From the first line to the last, repeat the data below exactly.

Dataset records
• • •
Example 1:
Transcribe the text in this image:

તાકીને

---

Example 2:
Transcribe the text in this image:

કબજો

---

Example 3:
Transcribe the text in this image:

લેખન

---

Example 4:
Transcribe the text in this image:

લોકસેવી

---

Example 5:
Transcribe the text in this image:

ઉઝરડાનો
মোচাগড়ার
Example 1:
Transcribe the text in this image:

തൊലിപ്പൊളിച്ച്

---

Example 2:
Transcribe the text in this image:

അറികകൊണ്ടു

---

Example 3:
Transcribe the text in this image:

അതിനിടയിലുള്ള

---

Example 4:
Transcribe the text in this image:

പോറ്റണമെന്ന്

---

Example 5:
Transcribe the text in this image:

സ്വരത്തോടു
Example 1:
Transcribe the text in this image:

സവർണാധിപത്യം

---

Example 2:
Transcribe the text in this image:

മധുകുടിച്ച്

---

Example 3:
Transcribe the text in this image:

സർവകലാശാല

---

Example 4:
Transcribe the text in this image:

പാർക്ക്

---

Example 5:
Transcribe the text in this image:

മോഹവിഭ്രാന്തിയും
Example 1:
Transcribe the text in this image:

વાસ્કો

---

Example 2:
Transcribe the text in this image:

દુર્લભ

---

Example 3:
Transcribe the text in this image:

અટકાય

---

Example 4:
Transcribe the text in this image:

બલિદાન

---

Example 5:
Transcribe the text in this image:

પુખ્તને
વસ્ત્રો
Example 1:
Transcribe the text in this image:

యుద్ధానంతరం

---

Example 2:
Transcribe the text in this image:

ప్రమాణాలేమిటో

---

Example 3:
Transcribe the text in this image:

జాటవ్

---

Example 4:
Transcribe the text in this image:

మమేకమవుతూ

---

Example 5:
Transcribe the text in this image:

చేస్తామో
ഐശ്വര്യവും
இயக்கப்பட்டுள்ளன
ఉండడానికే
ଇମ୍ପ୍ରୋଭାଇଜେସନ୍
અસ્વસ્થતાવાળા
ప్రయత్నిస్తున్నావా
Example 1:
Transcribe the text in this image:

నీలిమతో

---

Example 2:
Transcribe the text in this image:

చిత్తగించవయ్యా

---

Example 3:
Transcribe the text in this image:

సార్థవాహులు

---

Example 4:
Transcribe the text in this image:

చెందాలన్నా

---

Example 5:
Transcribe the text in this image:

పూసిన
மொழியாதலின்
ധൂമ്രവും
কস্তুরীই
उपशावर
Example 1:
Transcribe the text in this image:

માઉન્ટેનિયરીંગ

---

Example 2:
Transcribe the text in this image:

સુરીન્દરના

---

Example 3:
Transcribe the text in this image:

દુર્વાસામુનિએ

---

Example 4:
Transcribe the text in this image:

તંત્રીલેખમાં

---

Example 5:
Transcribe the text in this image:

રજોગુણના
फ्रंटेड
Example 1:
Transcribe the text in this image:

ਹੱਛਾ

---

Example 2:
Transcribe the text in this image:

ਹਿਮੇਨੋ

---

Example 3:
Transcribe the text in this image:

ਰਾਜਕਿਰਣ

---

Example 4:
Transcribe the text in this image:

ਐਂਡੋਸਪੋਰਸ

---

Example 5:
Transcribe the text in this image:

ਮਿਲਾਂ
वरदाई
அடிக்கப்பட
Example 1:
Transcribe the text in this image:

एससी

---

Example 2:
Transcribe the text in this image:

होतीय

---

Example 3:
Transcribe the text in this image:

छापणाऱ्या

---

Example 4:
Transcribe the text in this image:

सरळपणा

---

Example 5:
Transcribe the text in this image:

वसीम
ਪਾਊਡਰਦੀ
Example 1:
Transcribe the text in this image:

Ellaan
• • •
• **EXPECTED OUTPUT**
Example 1:
Transcribe the text in this image:

તાકીને

---

Example 2:
Transcribe the text in this image:

કબજો

---

Example 3:
Transcribe the text in this image:

લેખન

---

Example 4:
Transcribe the text in this image:

લોકસેવી

---

Example 5:
Transcribe the text in this image:

ઉઝરડાનો
মোচাগড়ার
Example 1:
Transcribe the text in this image:

തൊലിപ്പൊളിച്ച്

---

Example 2:
Transcribe the text in this image:

അറികകൊണ്ടു

---

Example 3:
Transcribe the text in this image:

അതിനിടയിലുള്ള

---

Example 4:
Transcribe the text in this image:

പോറ്റണമെന്ന്

---

Example 5:
Transcribe the text in this image:

സ്വരത്തോടു
Example 1:
Transcribe the text in this image:

സവർണാധിപത്യം

---

Example 2:
Transcribe the text in this image:

മധുകുടിച്ച്

---

Example 3:
Transcribe the text in this image:

സർവകലാശാല

---

Example 4:
Transcribe the text in this image:

പാർക്ക്

---

Example 5:
Transcribe the text in this image:

മോഹവിഭ്രാന്തിയും
Example 1:
Transcribe the text in this image:

વાસ્કો

---

Example 2:
Transcribe the text in this image:

દુર્લભ

---

Example 3:
Transcribe the text in this image:

અટકાય

---

Example 4:
Transcribe the text in this image:

બલિદાન

---

Example 5:
Transcribe the text in this image:

પુખ્તને
વસ્ત્રો
Example 1:
Transcribe the text in this image:

యుద్ధానంతరం

---

Example 2:
Transcribe the text in this image:

ప్రమాణాలేమిటో

---

Example 3:
Transcribe the text in this image:

జాటవ్

---

Example 4:
Transcribe the text in this image:

మమేకమవుతూ

---

Example 5:
Transcribe the text in this image:

చేస్తామో
ഐശ്വര്യവും
இயக்கப்பட்டுள்ளன
ఉండడానికే
ଇମ୍ପ୍ରୋଭାଇଜେସନ୍
અસ્વસ્થતાવાળા
ప్రయత్నిస్తున్నావా
Example 1:
Transcribe the text in this image:

నీలిమతో

---

Example 2:
Transcribe the text in this image:

చిత్తగించవయ్యా

---

Example 3:
Transcribe the text in this image:

సార్థవాహులు

---

Example 4:
Transcribe the text in this image:

చెందాలన్నా

---

Example 5:
Transcribe the text in this image:

పూసిన
மொழியாதலின்
ധൂമ്രവും
কস্তুরীই
उपशावर
Example 1:
Transcribe the text in this image:

માઉન્ટેનિયરીંગ

---

Example 2:
Transcribe the text in this image:

સુરીન્દરના

---

Example 3:
Transcribe the text in this image:

દુર્વાસામુનિએ

---

Example 4:
Transcribe the text in this image:

તંત્રીલેખમાં

---

Example 5:
Transcribe the text in this image:

રજોગુણના
फ्रंटेड
Example 1:
Transcribe the text in this image:

ਹੱਛਾ

---

Example 2:
Transcribe the text in this image:

ਹਿਮੇਨੋ

---

Example 3:
Transcribe the text in this image:

ਰਾਜਕਿਰਣ

---

Example 4:
Transcribe the text in this image:

ਐਂਡੋਸਪੋਰਸ

---

Example 5:
Transcribe the text in this image:

ਮਿਲਾਂ
वरदाई
அடிக்கப்பட
Example 1:
Transcribe the text in this image:

एससी

---

Example 2:
Transcribe the text in this image:

होतीय

---

Example 3:
Transcribe the text in this image:

छापणाऱ्या

---

Example 4:
Transcribe the text in this image:

सरळपणा

---

Example 5:
Transcribe the text in this image:

वसीम
ਪਾਊਡਰਦੀ
Example 1:
Transcribe the text in this image:

Ellaan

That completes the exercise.